Bana Bhatta [Kadambari] Mahakavi Shri Bana Bhatta virachitayam Kadambaryam shukanopadeshah … Gorakhpur Bharati Mandir [1958]
First edition thus, pp.3, 43, 46. Text in Sanskrit and Hindi. A very good copy in original wrappers.

Bana Bhatta is best known for the Harshacharita, the biography of his patron, the Indian emperor Harshavardhana of Kanauj. But this court poet of the first half of the seventh-century also wrote Kadambari, a romance in Sanskrit prose that can lay claim to being the earliest novel to appear in world literature. Kadambari has a very intricate plot, with many stories within stories and sub-plots, but is essentially a tale of love between the handsome Prince Chandrapida of Ujjain and Kadambari, daughter of a Gandharva (demigod), who are only finally united after Chandrapida is released from a curse.
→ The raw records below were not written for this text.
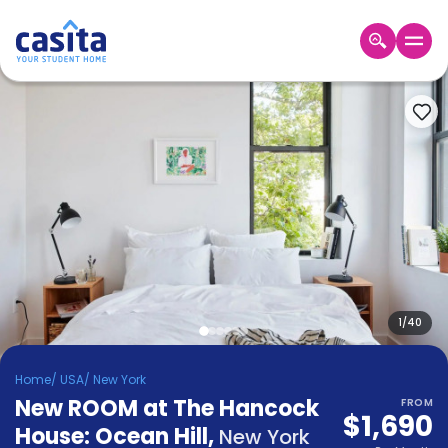
Home
EN
USD
Login
Booking
Accommodation
About
Us
Blog
Refer
&
1
/
40
Become
Earn!
a
Home
/
USA
/
New York
Partner
New ROOM at The Hancock
Help
FROM
$1,690
and
House: Ocean Hill
,
Phone
New York
Support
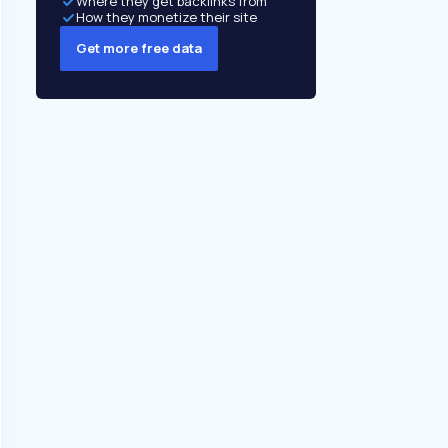
Where they get backlinks from
How they monetize their site
Get more free data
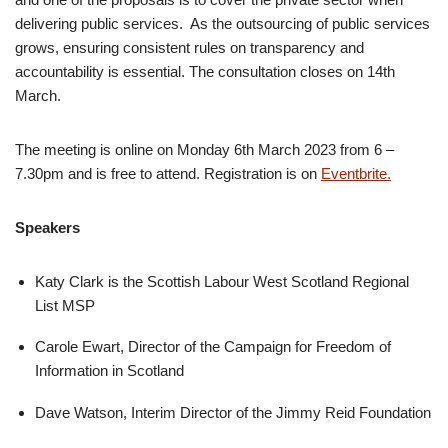
delivering public services. As the outsourcing of public services
grows, ensuring consistent rules on transparency and
accountability is essential. The consultation closes on 14th
March.
The meeting is online on Monday 6th March 2023 from 6 –
7.30pm and is free to attend. Registration is on
Eventbrite.
Speakers
Katy Clark is the Scottish Labour West Scotland Regional
List MSP
Carole Ewart, Director of the Campaign for Freedom of
Information in Scotland
Dave Watson, Interim Director of the Jimmy Reid Foundation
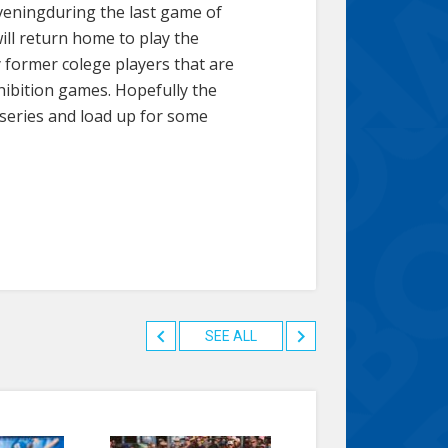
eveningduring the last game of
will return home to play the
 former colege players that are
xhibition games. Hopefully the
 series and load up for some
SEE ALL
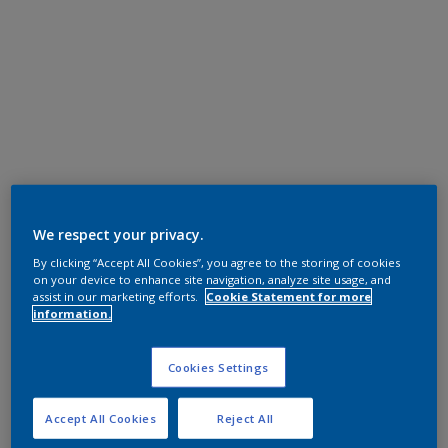
We respect your privacy.
By clicking “Accept All Cookies”, you agree to the storing of cookies
on your device to enhance site navigation, analyze site usage, and
assist in our marketing efforts.
Cookie Statement for more
information.
Cookies Settings
Accept All Cookies
Reject All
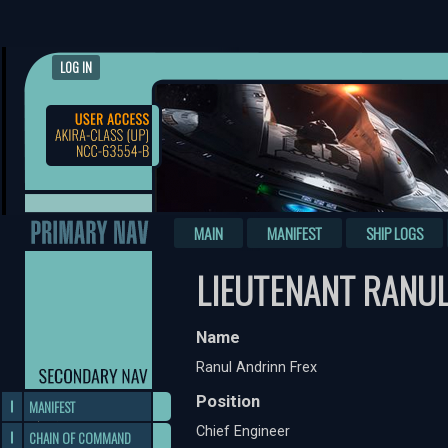
LOG IN
MAIN
MANIFEST
SHIP LOGS
LIEUTENANT RANUL
Name
Ranul Andrinn Frex
Position
MANIFEST
Chief Engineer
CHAIN OF COMMAND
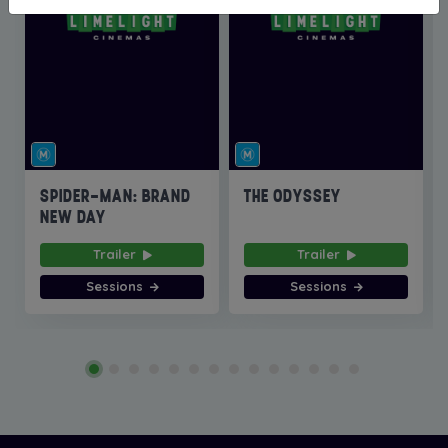
SPIDER-MAN: BRAND
THE ODYSSEY
NEW DAY
Trailer
Trailer
Sessions
Sessions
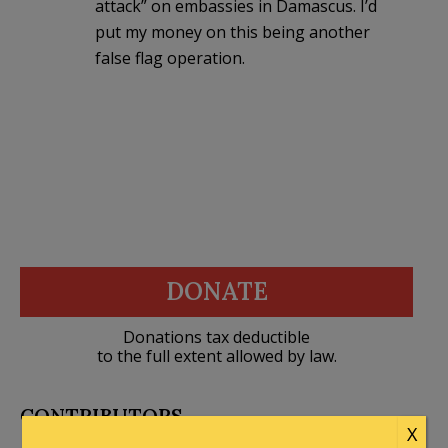
attack” on embassies in Damascus. I’d
put my money on this being another
false flag operation.
DONATE
Donations tax deductible
to the full extent allowed by law.
CONTRIBUTORS
X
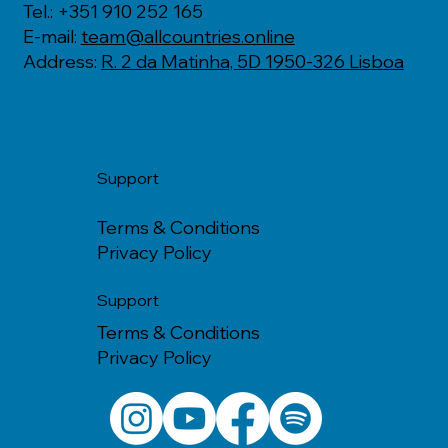
Tel.: +351 910 252 165
E-mail:
team@allcountries.online
Address:
R. 2 da Matinha, 5D 1950-326 Lisboa
Support
Terms & Conditions
Privacy Policy
Support
Terms & Conditions
Privacy Policy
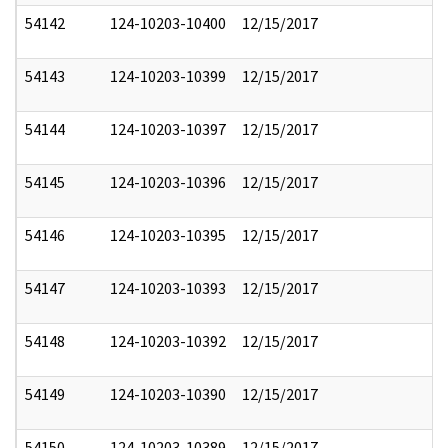
54142
124-10203-10400
12/15/2017
54143
124-10203-10399
12/15/2017
54144
124-10203-10397
12/15/2017
54145
124-10203-10396
12/15/2017
54146
124-10203-10395
12/15/2017
54147
124-10203-10393
12/15/2017
54148
124-10203-10392
12/15/2017
54149
124-10203-10390
12/15/2017
54150
124-10203-10389
12/15/2017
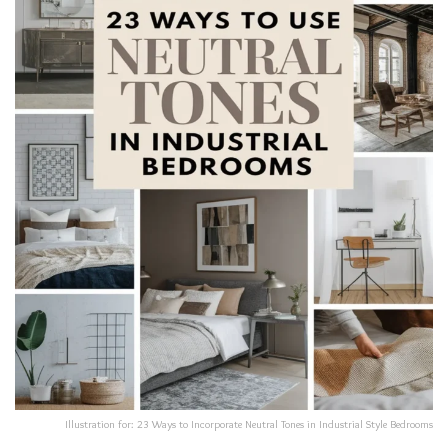
Illustration for: 23 Ways to Incorporate Neutral Tones in Industrial Style Bedrooms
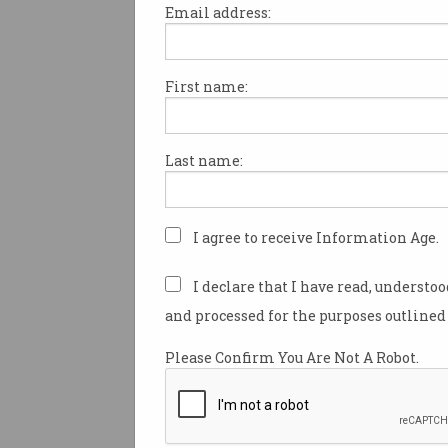
Email address:
First name:
Police AI use raises bias,
secrecy fears
Experts urge safeguards for
Last name:
emerging high-tech
surveillance.
I agree to receive Information Age.
I declare that I have read, understo
and processed for the purposes outlined 
Please Confirm You Are Not A Robot.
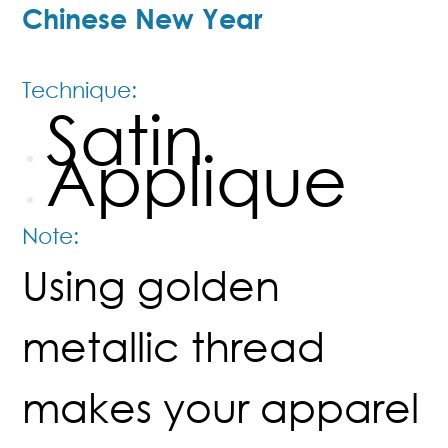
Chinese New Year
Technique:
Satin
Applique
Note:
Using golden
metallic thread
makes your apparel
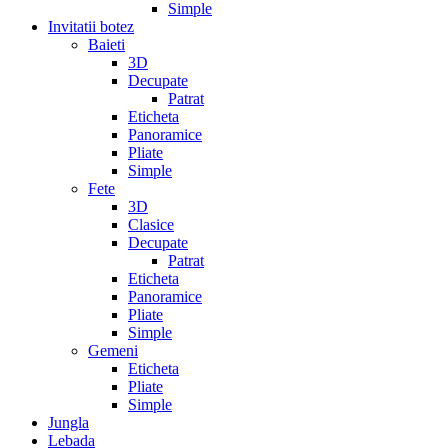
Simple
Invitatii botez
Baieti
3D
Decupate
Patrat
Eticheta
Panoramice
Pliate
Simple
Fete
3D
Clasice
Decupate
Patrat
Eticheta
Panoramice
Pliate
Simple
Gemeni
Eticheta
Pliate
Simple
Jungla
Lebada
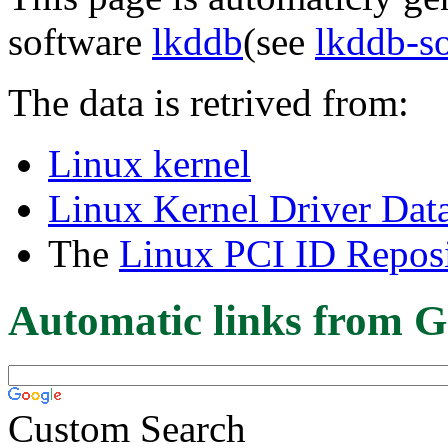
software
lkddb
(see
lkddb-s
The data is retrived from:
Linux kernel
Linux Kernel Driver Dat
The
Linux PCI ID Reposi
Automatic links from G
Custom Search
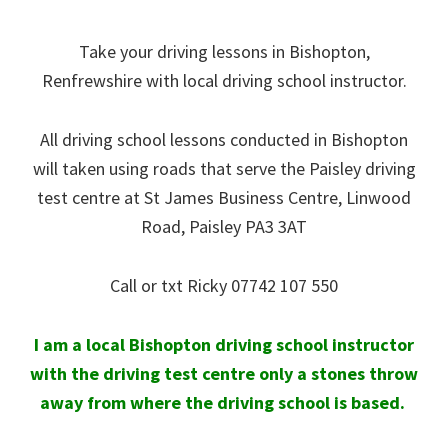
Take your driving lessons in Bishopton,
Renfrewshire with local driving school instructor.
All driving school lessons conducted in Bishopton
will taken using roads that serve the Paisley driving
test centre at
St James Business Centre, Linwood
Road, Paisley PA3 3AT
Call or txt Ricky 07742 107 550
I am a local Bishopton driving school instructor
with the driving test centre only a stones throw
away from where the driving school is based.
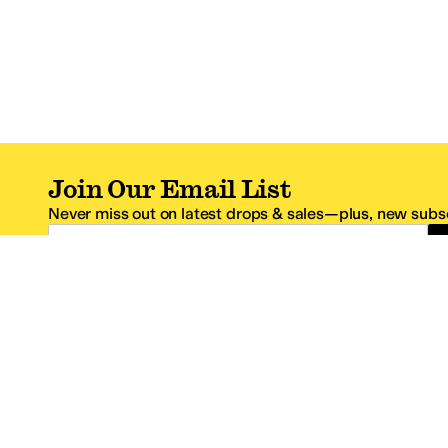
Join Our Email List
Never miss out on latest drops & sales—plus, new subsc
Email Address
*One code per email address.
Zappos Footer
About Zappos
Customer S
About
FAQs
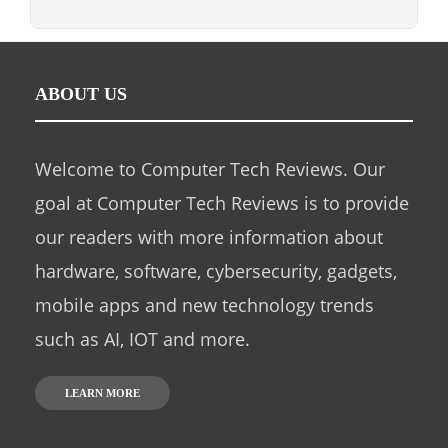
ABOUT US
Welcome to Computer Tech Reviews. Our
goal at Computer Tech Reviews is to provide
our readers with more information about
hardware, software, cybersecurity, gadgets,
mobile apps and new technology trends
such as AI, IOT and more.
LEARN MORE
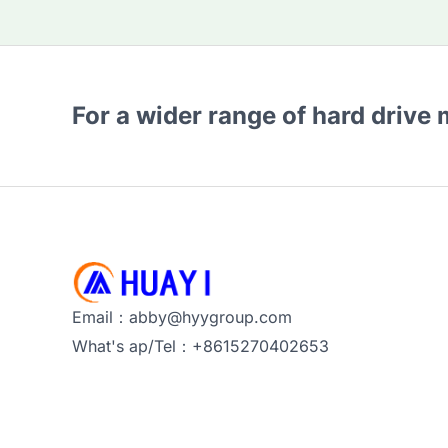
For a wider range of hard drive
Email：abby@hyygroup.com
What's ap/Tel：+8615270402653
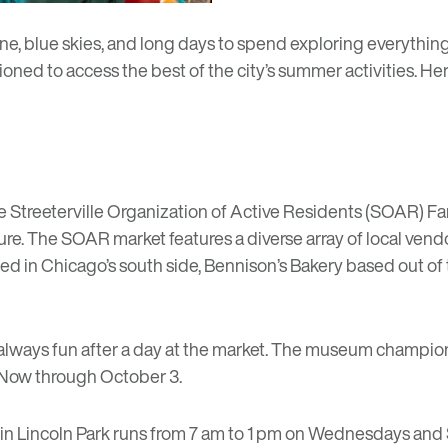
blue skies, and long days to spend exploring everything t
ioned to access the best of the city’s summer activities. He
he
Streeterville Organization of Active Residents (SOAR) Fa
e. The SOAR market features a diverse array of local ven
d in Chicago’s south side,
Bennison’s Bakery
based out of 
 always fun after a day at the market. The museum champi
 Now
through October 3.
in Lincoln Park runs from 7 am to 1 pm on Wednesdays and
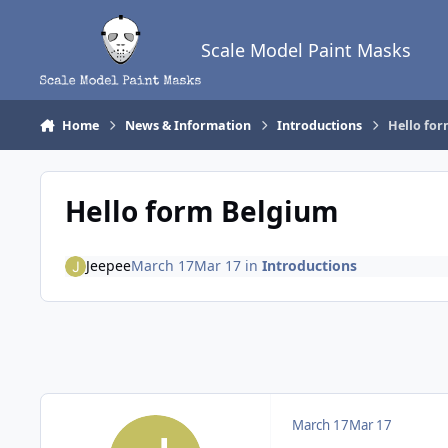
Skip to content
Scale Model Paint Masks
Home
News & Information
Introductions
Hello fo
Hello form Belgium
Jeepee
March 17
Mar 17
in
Introductions
March 17
Mar 17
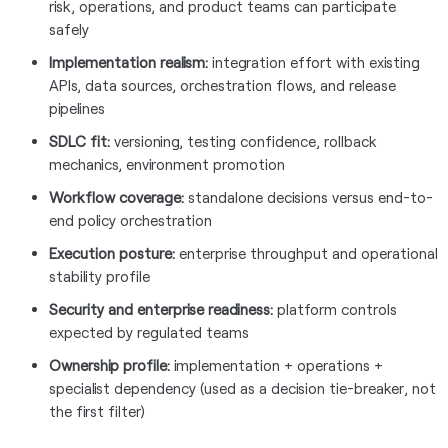
risk, operations, and product teams can participate
safely
Implementation realism:
integration effort with existing
APIs, data sources, orchestration flows, and release
pipelines
SDLC fit:
versioning, testing confidence, rollback
mechanics, environment promotion
Workflow coverage:
standalone decisions versus end-to-
end policy orchestration
Execution posture:
enterprise throughput and operational
stability profile
Security and enterprise readiness:
platform controls
expected by regulated teams
Ownership profile:
implementation + operations +
specialist dependency (used as a decision tie-breaker, not
the first filter)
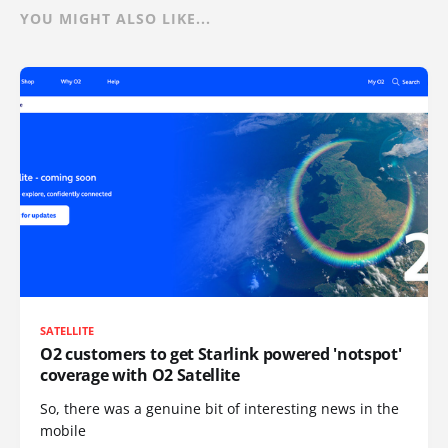
YOU MIGHT ALSO LIKE...
SATELLITE
O2 customers to get Starlink powered 'notspot'
coverage with O2 Satellite
So, there was a genuine bit of interesting news in the
mobile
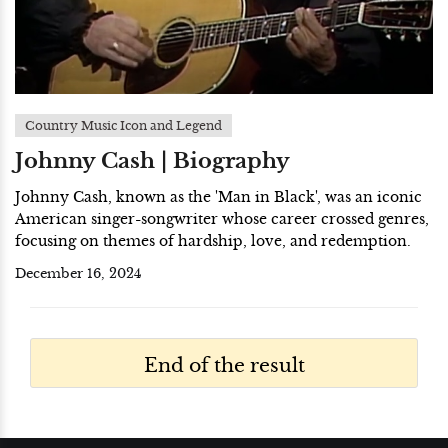
Country Music Icon and Legend
Johnny Cash | Biography
Johnny Cash, known as the 'Man in Black', was an iconic
American singer-songwriter whose career crossed genres,
focusing on themes of hardship, love, and redemption.
December 16, 2024
End of the result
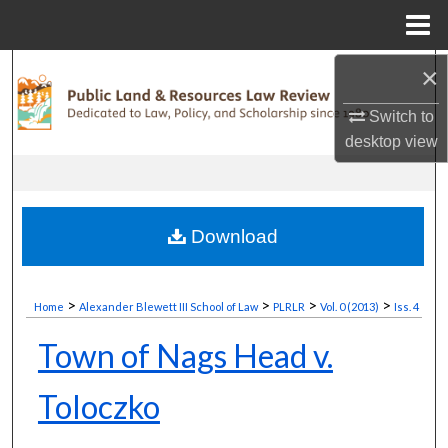
Menu
Home
×
Search
Switch to
Browse Collections
desktop
view
My Account
About
Download
Digital Commons Network™
>
>
>
>
Home
Alexander Blewett III School of Law
PLRLR
Vol. 0 (2013)
Iss. 4
Town of Nags Head v.
Toloczko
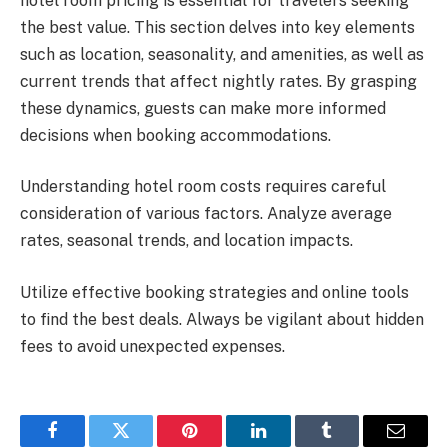
hotel room pricing is essential for travelers seeking
the best value. This section delves into key elements
such as location, seasonality, and amenities, as well as
current trends that affect nightly rates. By grasping
these dynamics, guests can make more informed
decisions when booking accommodations.
Understanding hotel room costs requires careful
consideration of various factors. Analyze average
rates, seasonal trends, and location impacts.
Utilize effective booking strategies and online tools
to find the best deals. Always be vigilant about hidden
fees to avoid unexpected expenses.
Facebook
Twitter
Pinterest
LinkedIn
Tumblr
Email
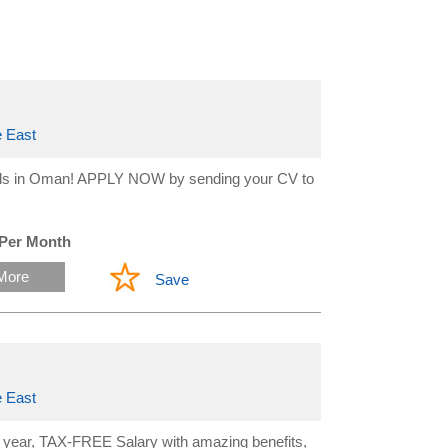
 East
hools in Oman! APPLY NOW by sending your CV to
 Per Month
More
Save
 East
year, TAX-FREE Salary with amazing benefits,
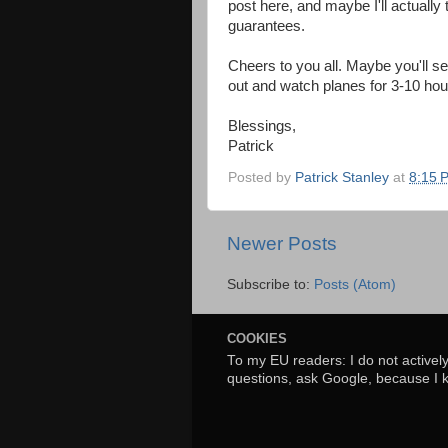
post here, and maybe I'll actually 
guarantees.
Cheers to you all. Maybe you'll s
out and watch planes for 3-10 hours
Blessings,
Patrick
Posted by
Patrick Stanley
at
8:15 
Newer Posts
Subscribe to:
Posts (Atom)
COOKIES
To my EU readers: I do not activel
questions, ask Google, because I 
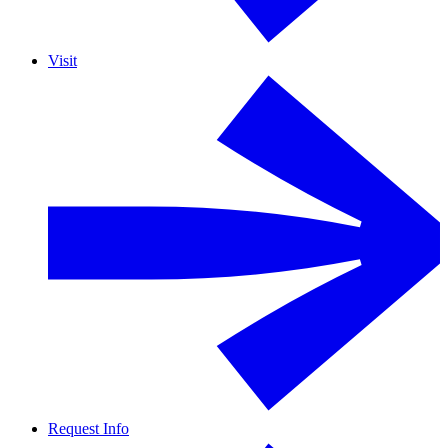
Visit
Request Info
The work was left unfinished at Bana Bhatta's death but completed by his son Bhushana Bhatta. This edition was prepared by Dr. Sudhir Kumar Gupta of the Sanskrit Department of Gorakhpur University who has provided an extensive introduction, a Hindi translation, copious notes, variant readings, and a word-index. Gupta's edition is not recorded in either Library Hub Discover (COPAC) or WorldCat. Such has been the fame of this romance that two Indian languages (Marathi and Kannada) use the word 'Kadambari' as the generic term for 'novel'. Kadambari predates both the 11th-century Japanese Genji monogatari ('Tale of Genji') by Murasaki Shikibu and the 12th-century Arabic Hayy ibn Yaqzan ('Alive, son of Awake') by the Andalusian Ibn Tufail.